**Excerpt:**
+++

Over the last several months I have talked with several people that can label themselves as “someone else’s horror story”. When someone else even thinks about empathizing with them, they say ‘I couldn’t even imagine’ or ‘I wouldn’t be able to keep moving forward’. Your child has a disease that is not curable, your little baby has cancer in their belly, you found out you or your partner needs to have major (life threatening) surgery, your house caught fire and you lost everything, your baby died. All really traumatic events. All things that other people have nightmares about. But what do you do with that?
“I am your horror story”
In talking with people going through these terrible situations, I feel there is some therapeutic value to pointing that out. You are having this terrible thing happen to you. Other people can’t empathize with you because they can’t put themselves in your shoes. You are dealing with this. You are surviving. Hell, you are getting out of bed everyday – most likely just because you have to – but you are.
You are a survivor. At the moment it doesn’t feel like it. At the moment you can’t even remember what day it is or how long the laundry had been sitting in the washer. But you are doing it. Everyday.
“You are their horror story”
So now what. Do you talk to people about this situation or avoid it at all costs because you don’t want the look of fear? Do you avoid because you don’t want to have that awkward pause where the person is thinking of the worst response ever to your life?
My personal thought, is you tell them. And watch them squirm – and then inform them that the only appropriate response is “that sucks, I don’t even know what to say”.

+++

**Information shown:**
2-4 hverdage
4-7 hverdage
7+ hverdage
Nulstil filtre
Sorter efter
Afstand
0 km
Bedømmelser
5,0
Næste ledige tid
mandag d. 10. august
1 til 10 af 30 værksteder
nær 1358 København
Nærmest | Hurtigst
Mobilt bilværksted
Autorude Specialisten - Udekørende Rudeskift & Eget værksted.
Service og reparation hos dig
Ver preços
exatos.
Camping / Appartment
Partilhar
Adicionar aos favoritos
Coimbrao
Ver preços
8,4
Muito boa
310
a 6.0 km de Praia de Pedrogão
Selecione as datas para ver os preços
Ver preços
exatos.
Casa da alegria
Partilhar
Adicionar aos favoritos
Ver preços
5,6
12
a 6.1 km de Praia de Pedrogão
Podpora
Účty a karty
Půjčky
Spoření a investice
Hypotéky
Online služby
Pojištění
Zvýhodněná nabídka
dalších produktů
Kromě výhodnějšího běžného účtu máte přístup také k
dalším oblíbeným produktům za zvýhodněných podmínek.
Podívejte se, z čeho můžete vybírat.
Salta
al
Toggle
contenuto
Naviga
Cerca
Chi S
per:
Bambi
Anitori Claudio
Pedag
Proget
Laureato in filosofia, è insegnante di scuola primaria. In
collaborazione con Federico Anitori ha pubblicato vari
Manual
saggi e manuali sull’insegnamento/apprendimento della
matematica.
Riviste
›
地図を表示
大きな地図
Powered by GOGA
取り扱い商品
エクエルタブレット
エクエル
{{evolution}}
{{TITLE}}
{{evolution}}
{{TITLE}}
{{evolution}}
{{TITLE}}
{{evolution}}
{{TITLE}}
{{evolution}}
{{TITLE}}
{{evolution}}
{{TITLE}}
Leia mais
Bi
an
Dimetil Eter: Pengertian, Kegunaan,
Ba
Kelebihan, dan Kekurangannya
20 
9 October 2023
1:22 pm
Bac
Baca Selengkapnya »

+++

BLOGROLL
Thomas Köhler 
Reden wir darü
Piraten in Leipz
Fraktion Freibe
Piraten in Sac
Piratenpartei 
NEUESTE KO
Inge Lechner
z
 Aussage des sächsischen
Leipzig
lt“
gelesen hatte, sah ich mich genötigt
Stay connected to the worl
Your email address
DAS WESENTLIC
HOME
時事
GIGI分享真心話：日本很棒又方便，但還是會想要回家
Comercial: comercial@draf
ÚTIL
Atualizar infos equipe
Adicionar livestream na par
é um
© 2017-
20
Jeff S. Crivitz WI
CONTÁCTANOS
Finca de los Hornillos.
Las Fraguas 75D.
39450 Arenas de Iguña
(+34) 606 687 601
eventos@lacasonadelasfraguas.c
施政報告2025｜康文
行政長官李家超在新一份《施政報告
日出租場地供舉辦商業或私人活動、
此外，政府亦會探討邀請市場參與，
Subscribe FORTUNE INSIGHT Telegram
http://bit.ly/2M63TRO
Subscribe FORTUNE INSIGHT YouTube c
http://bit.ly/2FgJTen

+++

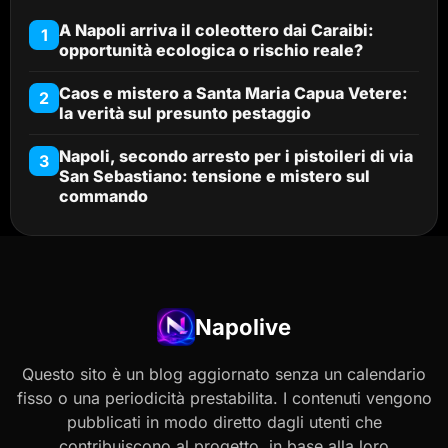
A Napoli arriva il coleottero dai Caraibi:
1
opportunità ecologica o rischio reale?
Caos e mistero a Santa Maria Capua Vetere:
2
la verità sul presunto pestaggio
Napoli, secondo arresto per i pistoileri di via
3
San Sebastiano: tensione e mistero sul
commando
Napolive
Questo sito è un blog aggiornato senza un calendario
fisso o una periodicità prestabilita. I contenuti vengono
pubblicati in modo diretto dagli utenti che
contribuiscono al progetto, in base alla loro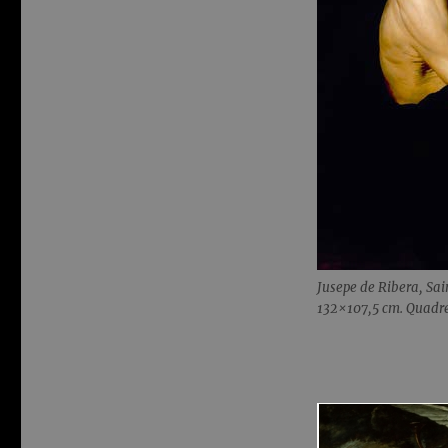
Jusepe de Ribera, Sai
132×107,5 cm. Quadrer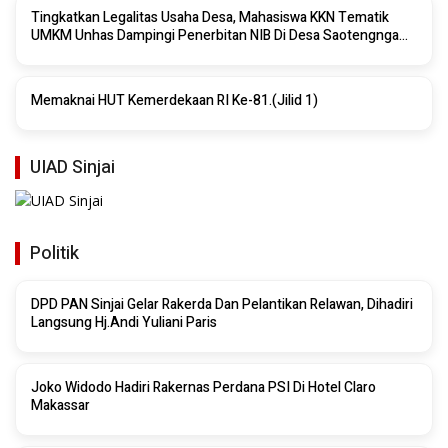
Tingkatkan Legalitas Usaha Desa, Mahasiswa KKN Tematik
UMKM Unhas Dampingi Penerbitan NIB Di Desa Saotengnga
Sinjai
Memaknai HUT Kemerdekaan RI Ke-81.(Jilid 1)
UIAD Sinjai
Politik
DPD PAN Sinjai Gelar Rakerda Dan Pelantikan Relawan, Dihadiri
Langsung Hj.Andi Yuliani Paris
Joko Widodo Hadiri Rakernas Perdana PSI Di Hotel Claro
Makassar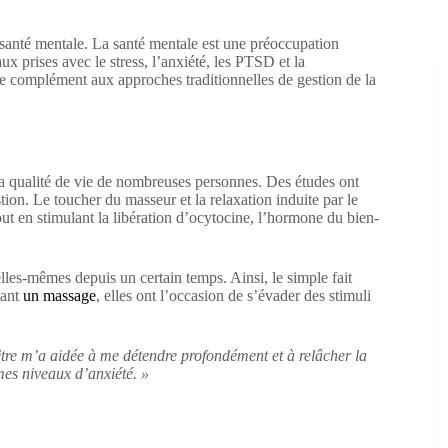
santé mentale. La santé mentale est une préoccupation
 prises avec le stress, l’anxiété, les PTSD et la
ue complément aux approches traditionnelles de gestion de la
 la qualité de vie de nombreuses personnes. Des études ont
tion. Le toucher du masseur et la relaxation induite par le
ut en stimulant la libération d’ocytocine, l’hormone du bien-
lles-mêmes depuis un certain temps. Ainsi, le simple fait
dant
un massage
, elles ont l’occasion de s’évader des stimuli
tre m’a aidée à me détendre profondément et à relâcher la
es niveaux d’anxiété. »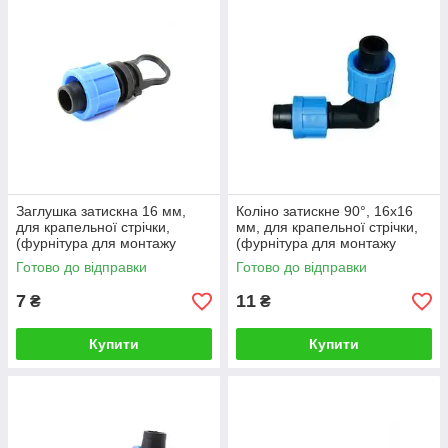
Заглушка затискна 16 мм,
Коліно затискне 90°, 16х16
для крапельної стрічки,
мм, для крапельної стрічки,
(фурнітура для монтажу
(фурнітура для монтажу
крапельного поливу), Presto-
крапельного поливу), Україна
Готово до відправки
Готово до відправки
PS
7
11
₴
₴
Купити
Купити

+++

Return the passage of the horror-story post between "You are a survivor." and "doing it. Everyday.", inclusive, copied word for word. The listing has no connection to the post about being someone else's horror story.

You are a survivor. At the moment it doesn’t feel like it. At the moment you can’t even remember what day it is or how long the laundry had been sitting in the washer. But you are doing it. Everyday.